Linguistic commentary from a guy who takes things too literally

Can’t Spell Gas without G and S

Posted by Neal on January 5, 2005

There was a guy I knew in sixth grade. I don’t remember his name; I just remember that everyone called him Cow. A friend of mine asked him why, and in response he summoned up the longest, loudest burp I’d ever heard. Cow was an inspiration to the rest of us, and we tried to top his feat of burping the alphabet. The farthest I could go was to M or so. The worst part about trying to do this was when I’d force a couple of mouthfuls of air down my esophagus, then try to burp it out, and it wouldn’t come. I’d be sitting there with an inflated tummy, and there’d be nothing for it except to push down one more swallow of air to see if it would open up the passageway to let all the rest of the air out. That never happened to Cow, though. He was the master.

I was reminded of Cow yesterday when I read a bit that’s been making the papers worldwide: Ashlee Simpson can burp the alphabet, too. Simpson gave a curious elaboration, though. She said:

When I burp the alphabet, my favorite letter is G…. It is an open consonant, and it is at the beginning when my wind is strong. My worst letter is S. It is a closed consonant and at the end, when I am out of wind.

I’ve found this quotation repeated in numerous places, but not in a single one have they explained what I’ve been wondering: What on earth are open and closed consonants?

If someone were to ask me out of the blue what a closed consonant was, I’d guess they meant an obstruent: one in which there’s a complete blockage of the airflow (such as P, B, T, D, K or hard G), or an almost complete blockage (such as F, V, TH, S, Z, SH, or ZH), or a complete blockage followed by an almost complete one (J, CH). In the same vein, I’d guess that an open consonant was one of the glides (Y, W), or maybe the liquid R: consonants said with as little obstruction of the airflow as you can have before you end up with a vowel. But that doesn’t seem to be what Simpson has in mind, since her “open consonant” G is an obstruent.

In context, it looks like Simpson must have meant to say open and closed syllables. Gee would be an open syllable, since it ends in a vowel, whereas ess would be closed, since it ends in a consonant. Is this the terminology vocal performers use, or was she just making it up as she went along? Surely Ashlee Simpson wouldn’t go around just making this stuff up…would she?


4 Responses to “Can’t Spell Gas without G and S”

  1. Justin said

    Holy Cow! Ashlee’s just like Homer! (Sorry, that was terrible.)
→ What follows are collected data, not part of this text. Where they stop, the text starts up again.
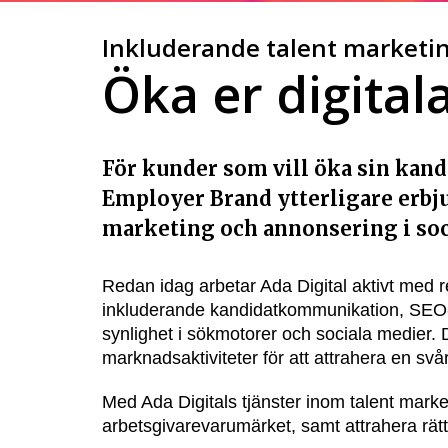
Inkluderande talent marketi
Öka er digitala
För kunder som vill öka sin kandi
Employer Brand ytterligare erbju
marketing och annonsering i soc
Redan idag arbetar Ada Digital aktivt med re
inkluderande kandidatkommunikation, SEO-
synlighet i sökmotorer och sociala medier. 
marknadsaktiviteter för att attrahera en sv
Med Ada Digitals tjänster inom talent market
arbetsgivarevarumärket, samt attrahera rät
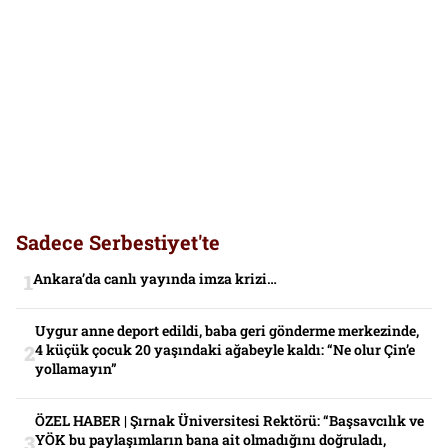
Sadece Serbestiyet'te
Ankara’da canlı yayında imza krizi…
Uygur anne deport edildi, baba geri gönderme merkezinde,
4 küçük çocuk 20 yaşındaki ağabeyle kaldı: “Ne olur Çin’e
yollamayın”
ÖZEL HABER | Şırnak Üniversitesi Rektörü: “Başsavcılık ve
YÖK bu paylaşımların bana ait olmadığını doğruladı,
    In reading this, I have to agree with your interpretation of “open” and “closed” as applied to consonants. So does this dictionary, which singles “s” out as an example of an open consonant (I’d never heard of it before; I just Googled it):

    So it looks like Ashlee either: 1) got her terms backward (which would render the claims nonsense), or 2) picked them up from someone else and didn’t know what they meant (which doesn’t make her look better). Maybe she would use them correctly if someone told her they involved a backing track. Or not.


  2. Anonymous said

    This is one corner of the vast continent of linguistic ignorance. Linguistics seems to be a field in which people feel free to just make up terminology. Another example from phonetics is the common practice of calling [æ] nasal.

  3. lemuel said

    I have heard of open and closed consonants, but I sure as hell have never heard of Ashlee Simpson. Happy me, I guess.

  4. Anonymous said

    Cow’s real name was Greg [something], and I only remember because his name was the first as mine. Yeah, he was very, very… gutteral, that Cow. He got his name Cow because of his burping prowess. You know that whole Carlin ruotine about the guy who would swallow air for an hour to save up for a huge burp? Yeah. Cow did that. He was in LD class, as I recall, for behavior problems, but he had some serious issues at home, I think. I recall hearing he was a foster kid, but it’s been so long, I don’t recall anything more. Cow was a great guy, though.

    I remember that he also used to imitate a fountain by squirting water between his teeth, and then he’d pose like some formal Roman marble statue.